Ora, a Caixa, como empresa pública federal, embora tecnicamente seja pessoa jurídica de direito privado, integrante da administração indireta federal, depende, como tal, de lei federal autorizativa para a sua criação e funcionamento – o Decreto-lei nº 759/69 [7]. E, embora, a CEF exerça uma atividade econômica bancária em parte de seus serviços, no que diz respeito à administração do patrimônio social dos recursos do FGTS, ela o faz em caráter exclusivo, como um serviço do Estado. No caso do terreno do Gasômetro, ele compõe o fundo de investimentos administrado, sem caráter concorrencial pela Caixa, equivalendo, ao nosso ver, a um serviço público federal.

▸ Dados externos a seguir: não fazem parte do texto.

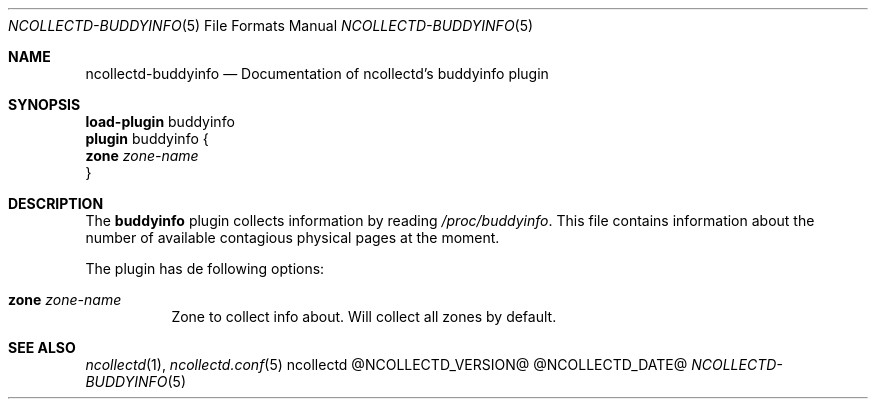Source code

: .\" SPDX-License-Identifier: GPL-2.0-only
.Dd @NCOLLECTD_DATE@
.Dt NCOLLECTD-BUDDYINFO 5
.Os ncollectd @NCOLLECTD_VERSION@
.Sh NAME
.Nm ncollectd-buddyinfo
.Nd Documentation of ncollectd's buddyinfo plugin
.Sh SYNOPSIS
.Bd -literal -compact
\fBload-plugin\fP buddyinfo
\fBplugin\fP buddyinfo {
    \fBzone\fP \fIzone-name\fP
}
.Ed
.Sh DESCRIPTION
The \fBbuddyinfo\fP plugin collects information by reading
\fI/proc/buddyinfo\fP.
This file contains information about the number of available contagious
physical pages at the moment.
.Pp
The plugin has de following options:
.Bl -tag -width Ds
.It \fBzone\fP \fIzone-name\fP
Zone to collect info about.
Will collect all zones by default.
.El
.Sh "SEE ALSO"
.Xr ncollectd 1 ,
.Xr ncollectd.conf 5
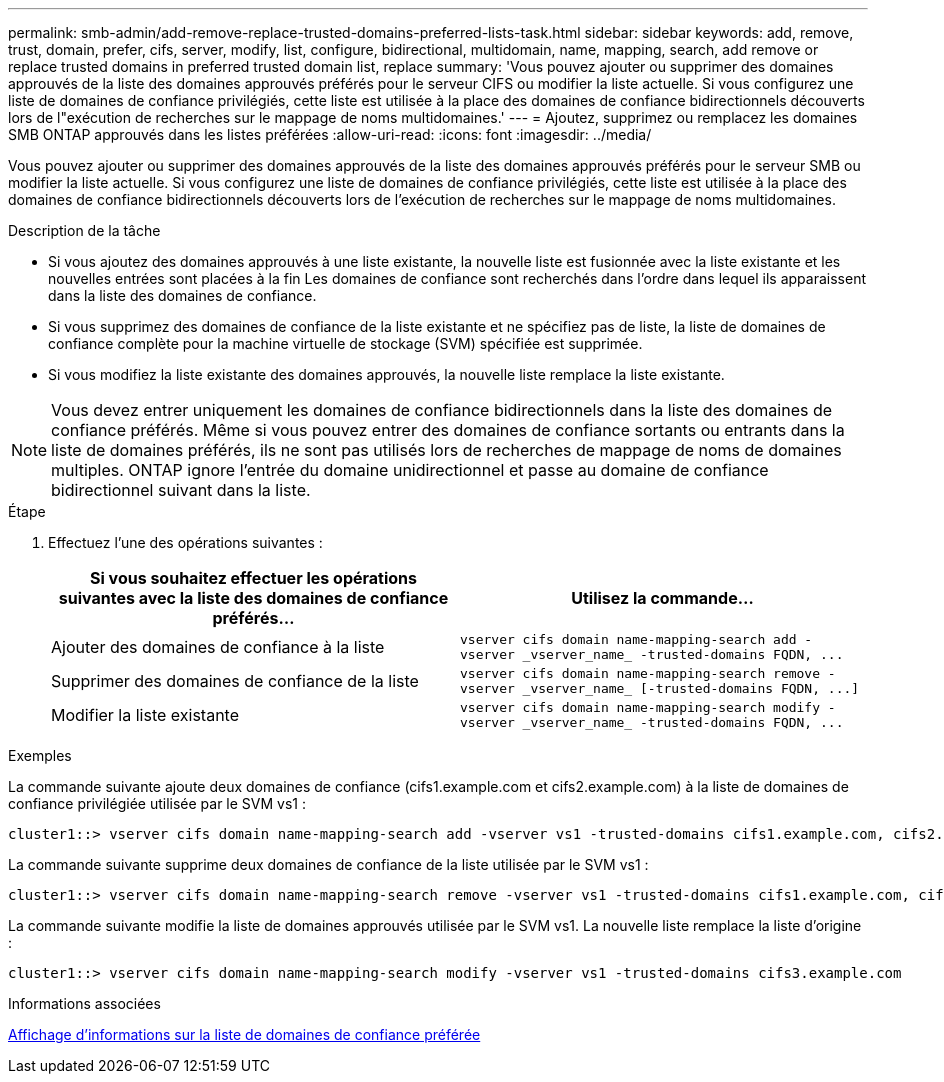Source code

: ---
permalink: smb-admin/add-remove-replace-trusted-domains-preferred-lists-task.html 
sidebar: sidebar 
keywords: add, remove, trust, domain, prefer, cifs, server, modify, list, configure, bidirectional, multidomain, name, mapping, search, add remove or replace trusted domains in preferred trusted domain list, replace 
summary: 'Vous pouvez ajouter ou supprimer des domaines approuvés de la liste des domaines approuvés préférés pour le serveur CIFS ou modifier la liste actuelle. Si vous configurez une liste de domaines de confiance privilégiés, cette liste est utilisée à la place des domaines de confiance bidirectionnels découverts lors de l"exécution de recherches sur le mappage de noms multidomaines.' 
---
= Ajoutez, supprimez ou remplacez les domaines SMB ONTAP approuvés dans les listes préférées
:allow-uri-read: 
:icons: font
:imagesdir: ../media/


[role="lead"]
Vous pouvez ajouter ou supprimer des domaines approuvés de la liste des domaines approuvés préférés pour le serveur SMB ou modifier la liste actuelle. Si vous configurez une liste de domaines de confiance privilégiés, cette liste est utilisée à la place des domaines de confiance bidirectionnels découverts lors de l'exécution de recherches sur le mappage de noms multidomaines.

.Description de la tâche
* Si vous ajoutez des domaines approuvés à une liste existante, la nouvelle liste est fusionnée avec la liste existante et les nouvelles entrées sont placées à la fin Les domaines de confiance sont recherchés dans l'ordre dans lequel ils apparaissent dans la liste des domaines de confiance.
* Si vous supprimez des domaines de confiance de la liste existante et ne spécifiez pas de liste, la liste de domaines de confiance complète pour la machine virtuelle de stockage (SVM) spécifiée est supprimée.
* Si vous modifiez la liste existante des domaines approuvés, la nouvelle liste remplace la liste existante.


[NOTE]
====
Vous devez entrer uniquement les domaines de confiance bidirectionnels dans la liste des domaines de confiance préférés. Même si vous pouvez entrer des domaines de confiance sortants ou entrants dans la liste de domaines préférés, ils ne sont pas utilisés lors de recherches de mappage de noms de domaines multiples. ONTAP ignore l'entrée du domaine unidirectionnel et passe au domaine de confiance bidirectionnel suivant dans la liste.

====
.Étape
. Effectuez l'une des opérations suivantes :
+
|===
| Si vous souhaitez effectuer les opérations suivantes avec la liste des domaines de confiance préférés... | Utilisez la commande... 


 a| 
Ajouter des domaines de confiance à la liste
 a| 
`+vserver cifs domain name-mapping-search add -vserver _vserver_name_ -trusted-domains FQDN, ...+`



 a| 
Supprimer des domaines de confiance de la liste
 a| 
`+vserver cifs domain name-mapping-search remove -vserver _vserver_name_ [-trusted-domains FQDN, ...]+`



 a| 
Modifier la liste existante
 a| 
`+vserver cifs domain name-mapping-search modify -vserver _vserver_name_ -trusted-domains FQDN, ...+`

|===


.Exemples
La commande suivante ajoute deux domaines de confiance (cifs1.example.com et cifs2.example.com) à la liste de domaines de confiance privilégiée utilisée par le SVM vs1 :

[listing]
----
cluster1::> vserver cifs domain name-mapping-search add -vserver vs1 -trusted-domains cifs1.example.com, cifs2.example.com
----
La commande suivante supprime deux domaines de confiance de la liste utilisée par le SVM vs1 :

[listing]
----
cluster1::> vserver cifs domain name-mapping-search remove -vserver vs1 -trusted-domains cifs1.example.com, cifs2.example.com
----
La commande suivante modifie la liste de domaines approuvés utilisée par le SVM vs1. La nouvelle liste remplace la liste d'origine :

[listing]
----
cluster1::> vserver cifs domain name-mapping-search modify -vserver vs1 -trusted-domains cifs3.example.com
----
.Informations associées
xref:display-preferred-trusted-domain-list-task.adoc[Affichage d'informations sur la liste de domaines de confiance préférée]

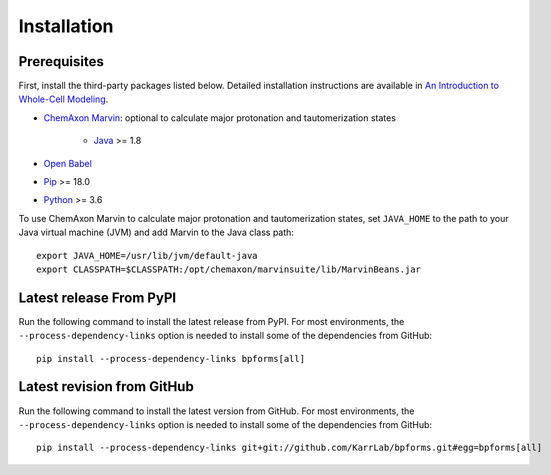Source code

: Installation
============

Prerequisites
--------------------------

First, install the third-party packages listed below. Detailed installation instructions are available in `An Introduction to Whole-Cell Modeling <http://docs.karrlab.org/intro_to_wc_modeling/master/0.0.1/installation.html>`_.

* `ChemAxon Marvin <https://chemaxon.com/products/marvin>`_: optional to calculate major protonation and tautomerization states

    * `Java <https://www.java.com>`_ >= 1.8

* `Open Babel <http://openbabel.org>`_
* `Pip <https://pip.pypa.io>`_ >= 18.0
* `Python <https://www.python.org>`_ >= 3.6

To use ChemAxon Marvin to calculate major protonation and tautomerization states, set ``JAVA_HOME`` to the path to your Java virtual machine (JVM) and add Marvin to the Java class path::

   export JAVA_HOME=/usr/lib/jvm/default-java
   export CLASSPATH=$CLASSPATH:/opt/chemaxon/marvinsuite/lib/MarvinBeans.jar

Latest release From PyPI
---------------------------
Run the following command to install the latest release from PyPI. For most environments, the ``--process-dependency-links`` option is needed to install some of the dependencies from GitHub::

    pip install --process-dependency-links bpforms[all]

Latest revision from GitHub
---------------------------
Run the following command to install the latest version from GitHub. For most environments, the ``--process-dependency-links`` option is needed to install some of the dependencies from GitHub::

    pip install --process-dependency-links git+git://github.com/KarrLab/bpforms.git#egg=bpforms[all]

O terceiro ponto, mas não menos importante, é que ainda que houvesse um plano público para a realização de um projeto de utilidade pública ou interesse social para a área, e ainda que houvesse autorização presidencial para a expropriação de um patrimônio social da Caixa (ou o entendimento de que ela não é necessária), há perplexidade jurídica de se usar o procedimento dito de hasta pública, quando esta é explicitamente dirigida a um único beneficiário!
Hasta pública é uma modalidade de licitação para venda de bem pela administração pública. E licitação é a forma constitucional da administração pública “assegurar igualdade de condições a todos os concorrentes” interessados no negócio oferecido pelo Estado (artigo 37, XXI da CF). Portanto, o princípio da concorrência do negócio, e da impessoalidade, é central para que haja uma licitação, e, portanto, para que haja uma hasta pública. Se uma hasta pública já está previamente dirigida a um só beneficiário, como explicitamente anunciado pelo Prefeito, então ela é apenas uma simulação de licitação, feita unicamente para despistar a eventual alegação de dirigismo e privilégio da ação estatal municipal.
É legal? É legítimo? É constitucional? Me parece que não, mesmo!
Sonia Rabello é ex-procuradora-geral do Município do Rio de Janeiro, jurista e professora titular aposentada da Faculdade de Direito da UERJ.